Required action:
Return every line of the material below word for word, leaving the pictures out of your answer.

[Data items]
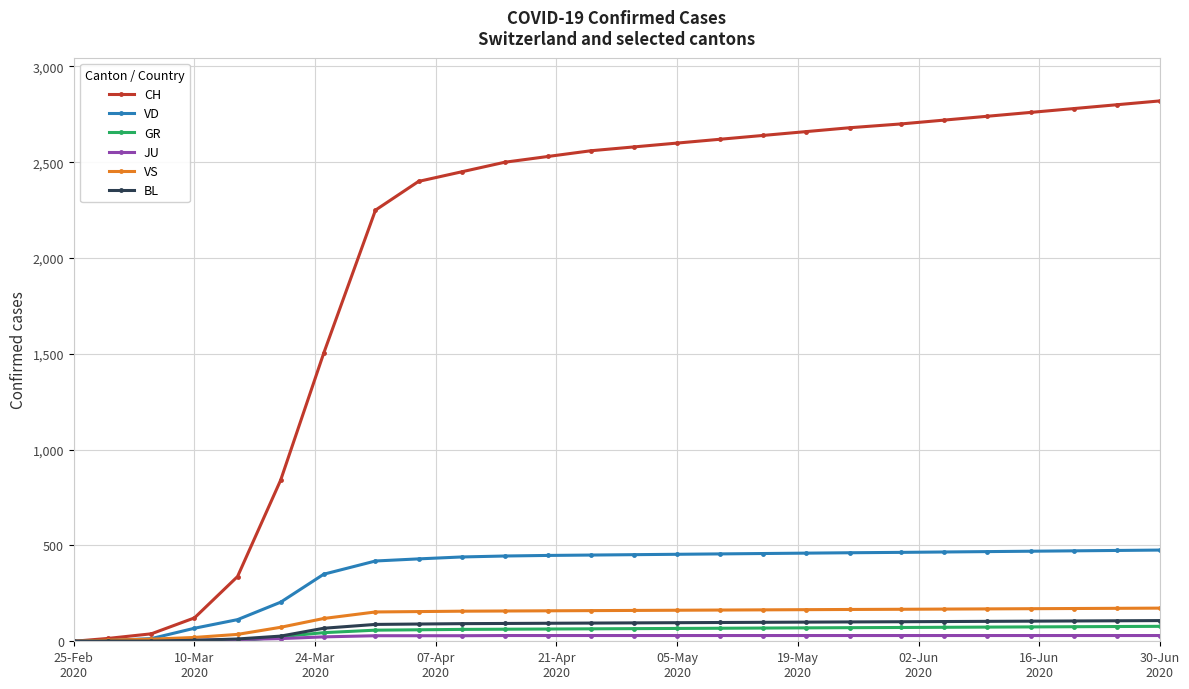

At how many categories does at least one series exceed 2288?

18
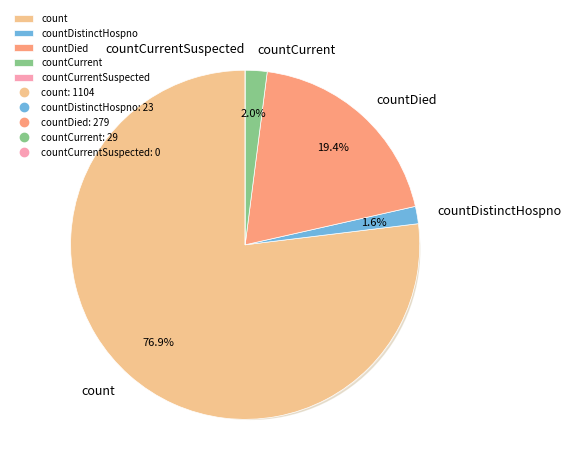

What is the ratio of the value at countDied to the value at count?

0.3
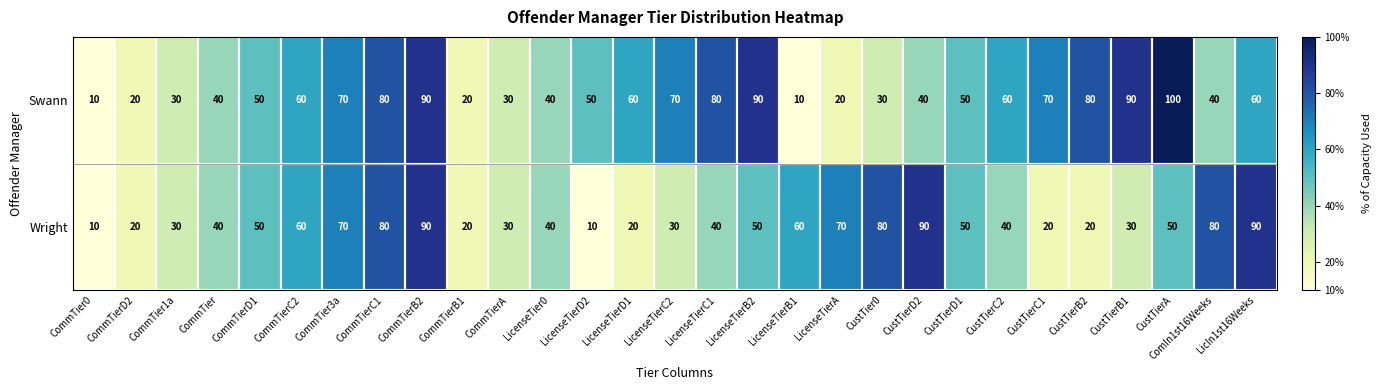

List the series in order of their overall mean, lowest first.

Wright, Swann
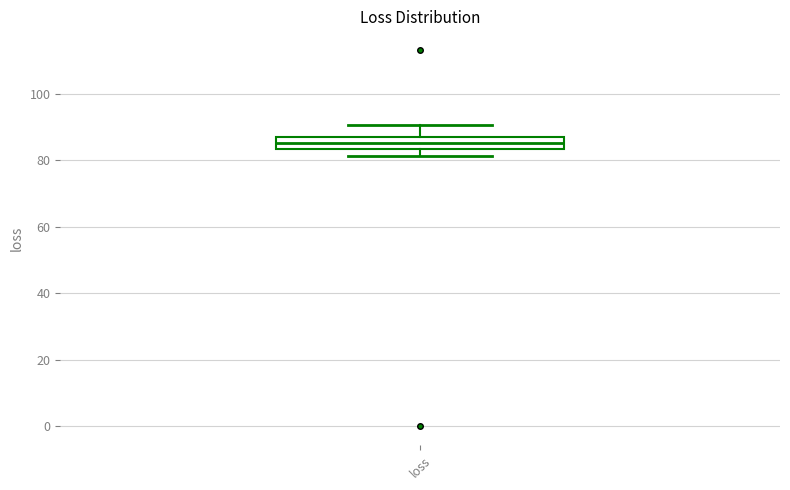

Where does the upper whisker of the box for loss end on the y-axis? The values are not printed on the chart, so give them approximately, as read against the axis.

90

Result:
At how many categories does at least one series exceed 2288?

18

What is the ratio of the value at countDied to the value at count?

0.3

List the series in order of their overall mean, lowest first.

Wright, Swann

Where does the upper whisker of the box for loss end on the y-axis? The values are not printed on the chart, so give them approximately, as read against the axis.

90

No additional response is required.